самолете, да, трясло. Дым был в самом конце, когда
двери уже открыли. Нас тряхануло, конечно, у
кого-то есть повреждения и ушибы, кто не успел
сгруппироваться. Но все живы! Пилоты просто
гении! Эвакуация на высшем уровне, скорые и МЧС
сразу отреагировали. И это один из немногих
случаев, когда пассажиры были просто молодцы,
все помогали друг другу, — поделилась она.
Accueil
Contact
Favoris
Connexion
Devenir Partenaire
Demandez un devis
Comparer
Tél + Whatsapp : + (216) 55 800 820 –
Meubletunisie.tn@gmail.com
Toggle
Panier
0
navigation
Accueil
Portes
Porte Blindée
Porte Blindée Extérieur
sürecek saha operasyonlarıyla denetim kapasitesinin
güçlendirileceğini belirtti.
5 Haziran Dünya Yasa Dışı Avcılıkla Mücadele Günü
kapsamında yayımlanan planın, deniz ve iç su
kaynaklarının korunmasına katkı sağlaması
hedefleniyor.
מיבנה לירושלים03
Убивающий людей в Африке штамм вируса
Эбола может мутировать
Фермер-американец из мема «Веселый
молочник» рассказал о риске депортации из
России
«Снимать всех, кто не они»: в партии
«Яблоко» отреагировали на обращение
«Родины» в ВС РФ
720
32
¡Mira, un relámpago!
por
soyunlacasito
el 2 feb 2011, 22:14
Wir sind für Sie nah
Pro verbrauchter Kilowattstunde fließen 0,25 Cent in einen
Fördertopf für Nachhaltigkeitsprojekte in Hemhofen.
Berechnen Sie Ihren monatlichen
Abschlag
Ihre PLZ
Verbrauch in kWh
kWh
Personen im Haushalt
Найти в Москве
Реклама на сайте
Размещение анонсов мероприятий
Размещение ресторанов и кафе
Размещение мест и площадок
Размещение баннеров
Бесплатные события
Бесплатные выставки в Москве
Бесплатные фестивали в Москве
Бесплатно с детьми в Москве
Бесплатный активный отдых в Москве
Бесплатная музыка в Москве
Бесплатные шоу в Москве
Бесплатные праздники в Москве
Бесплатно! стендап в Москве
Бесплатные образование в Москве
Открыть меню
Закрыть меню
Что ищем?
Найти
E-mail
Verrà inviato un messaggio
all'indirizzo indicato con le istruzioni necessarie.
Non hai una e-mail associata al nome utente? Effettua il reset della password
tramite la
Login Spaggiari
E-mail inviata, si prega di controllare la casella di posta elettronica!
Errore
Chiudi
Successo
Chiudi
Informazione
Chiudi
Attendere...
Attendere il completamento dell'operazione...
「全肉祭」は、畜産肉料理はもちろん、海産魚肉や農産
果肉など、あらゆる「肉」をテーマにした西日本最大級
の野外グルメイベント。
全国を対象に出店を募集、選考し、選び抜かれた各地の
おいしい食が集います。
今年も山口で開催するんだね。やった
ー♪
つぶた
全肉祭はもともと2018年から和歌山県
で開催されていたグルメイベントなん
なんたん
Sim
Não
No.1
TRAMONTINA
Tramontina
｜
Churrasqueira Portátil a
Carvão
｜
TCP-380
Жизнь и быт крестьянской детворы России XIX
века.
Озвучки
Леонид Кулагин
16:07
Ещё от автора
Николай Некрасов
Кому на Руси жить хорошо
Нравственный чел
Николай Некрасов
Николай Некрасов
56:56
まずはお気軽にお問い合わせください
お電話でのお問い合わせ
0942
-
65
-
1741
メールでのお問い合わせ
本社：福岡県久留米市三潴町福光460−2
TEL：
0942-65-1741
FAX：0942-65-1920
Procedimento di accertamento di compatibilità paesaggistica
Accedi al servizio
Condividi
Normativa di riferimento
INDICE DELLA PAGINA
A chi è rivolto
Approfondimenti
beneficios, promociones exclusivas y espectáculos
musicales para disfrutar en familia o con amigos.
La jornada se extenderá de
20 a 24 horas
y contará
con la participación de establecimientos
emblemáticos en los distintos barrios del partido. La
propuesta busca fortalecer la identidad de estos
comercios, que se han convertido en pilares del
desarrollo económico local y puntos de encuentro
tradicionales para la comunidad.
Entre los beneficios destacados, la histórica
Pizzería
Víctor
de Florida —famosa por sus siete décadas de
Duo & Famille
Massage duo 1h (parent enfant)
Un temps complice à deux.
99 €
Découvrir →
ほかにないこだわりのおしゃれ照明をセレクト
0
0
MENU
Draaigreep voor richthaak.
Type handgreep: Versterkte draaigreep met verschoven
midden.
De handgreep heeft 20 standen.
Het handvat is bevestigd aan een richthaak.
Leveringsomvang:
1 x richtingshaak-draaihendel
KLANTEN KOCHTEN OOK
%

□ □ □

● **Exercise aim**:
Output the full listing. Match it exactly.

● **Your response**:
самолете, да, трясло. Дым был в самом конце, когда
двери уже открыли. Нас тряхануло, конечно, у
кого-то есть повреждения и ушибы, кто не успел
сгруппироваться. Но все живы! Пилоты просто
гении! Эвакуация на высшем уровне, скорые и МЧС
сразу отреагировали. И это один из немногих
случаев, когда пассажиры были просто молодцы,
все помогали друг другу, — поделилась она.
Accueil
Contact
Favoris
Connexion
Devenir Partenaire
Demandez un devis
Comparer
Tél + Whatsapp : + (216) 55 800 820 –
Meubletunisie.tn@gmail.com
Toggle
Panier
0
navigation
Accueil
Portes
Porte Blindée
Porte Blindée Extérieur
sürecek saha operasyonlarıyla denetim kapasitesinin
güçlendirileceğini belirtti.
5 Haziran Dünya Yasa Dışı Avcılıkla Mücadele Günü
kapsamında yayımlanan planın, deniz ve iç su
kaynaklarının korunmasına katkı sağlaması
hedefleniyor.
מיבנה לירושלים03
Убивающий людей в Африке штамм вируса
Эбола может мутировать
Фермер-американец из мема «Веселый
молочник» рассказал о риске депортации из
России
«Снимать всех, кто не они»: в партии
«Яблоко» отреагировали на обращение
«Родины» в ВС РФ
720
32
¡Mira, un relámpago!
por
soyunlacasito
el 2 feb 2011, 22:14
Wir sind für Sie nah
Pro verbrauchter Kilowattstunde fließen 0,25 Cent in einen
Fördertopf für Nachhaltigkeitsprojekte in Hemhofen.
Berechnen Sie Ihren monatlichen
Abschlag
Ihre PLZ
Verbrauch in kWh
kWh
Personen im Haushalt
Найти в Москве
Реклама на сайте
Размещение анонсов мероприятий
Размещение ресторанов и кафе
Размещение мест и площадок
Размещение баннеров
Бесплатные события
Бесплатные выставки в Москве
Бесплатные фестивали в Москве
Бесплатно с детьми в Москве
Бесплатный активный отдых в Москве
Бесплатная музыка в Москве
Бесплатные шоу в Москве
Бесплатные праздники в Москве
Бесплатно! стендап в Москве
Бесплатные образование в Москве
Открыть меню
Закрыть меню
Что ищем?
Найти
E-mail
Verrà inviato un messaggio
all'indirizzo indicato con le istruzioni necessarie.
Non hai una e-mail associata al nome utente? Effettua il reset della password
tramite la
Login Spaggiari
E-mail inviata, si prega di controllare la casella di posta elettronica!
Errore
Chiudi
Successo
Chiudi
Informazione
Chiudi
Attendere...
Attendere il completamento dell'operazione...
「全肉祭」は、畜産肉料理はもちろん、海産魚肉や農産
果肉など、あらゆる「肉」をテーマにした西日本最大級
の野外グルメイベント。
全国を対象に出店を募集、選考し、選び抜かれた各地の
おいしい食が集います。
今年も山口で開催するんだね。やった
ー♪
つぶた
全肉祭はもともと2018年から和歌山県
で開催されていたグルメイベントなん
なんたん
Sim
Não
No.1
TRAMONTINA
Tramontina
｜
Churrasqueira Portátil a
Carvão
｜
TCP-380
Жизнь и быт крестьянской детворы России XIX
века.
Озвучки
Леонид Кулагин
16:07
Ещё от автора
Николай Некрасов
Кому на Руси жить хорошо
Нравственный чел
Николай Некрасов
Николай Некрасов
56:56
まずはお気軽にお問い合わせください
お電話でのお問い合わせ
0942
-
65
-
1741
メールでのお問い合わせ
本社：福岡県久留米市三潴町福光460−2
TEL：
0942-65-1741
FAX：0942-65-1920
Procedimento di accertamento di compatibilità paesaggistica
Accedi al servizio
Condividi
Normativa di riferimento
INDICE DELLA PAGINA
A chi è rivolto
Approfondimenti
beneficios, promociones exclusivas y espectáculos
musicales para disfrutar en familia o con amigos.
La jornada se extenderá de
20 a 24 horas
y contará
con la participación de establecimientos
emblemáticos en los distintos barrios del partido. La
propuesta busca fortalecer la identidad de estos
comercios, que se han convertido en pilares del
desarrollo económico local y puntos de encuentro
tradicionales para la comunidad.
Entre los beneficios destacados, la histórica
Pizzería
Víctor
de Florida —famosa por sus siete décadas de
Duo & Famille
Massage duo 1h (parent enfant)
Un temps complice à deux.
99 €
Découvrir →
ほかにないこだわりのおしゃれ照明をセレクト
0
0
MENU
Draaigreep voor richthaak.
Type handgreep: Versterkte draaigreep met verschoven
midden.
De handgreep heeft 20 standen.
Het handvat is bevestigd aan een richthaak.
Leveringsomvang:
1 x richtingshaak-draaihendel
KLANTEN KOCHTEN OOK
%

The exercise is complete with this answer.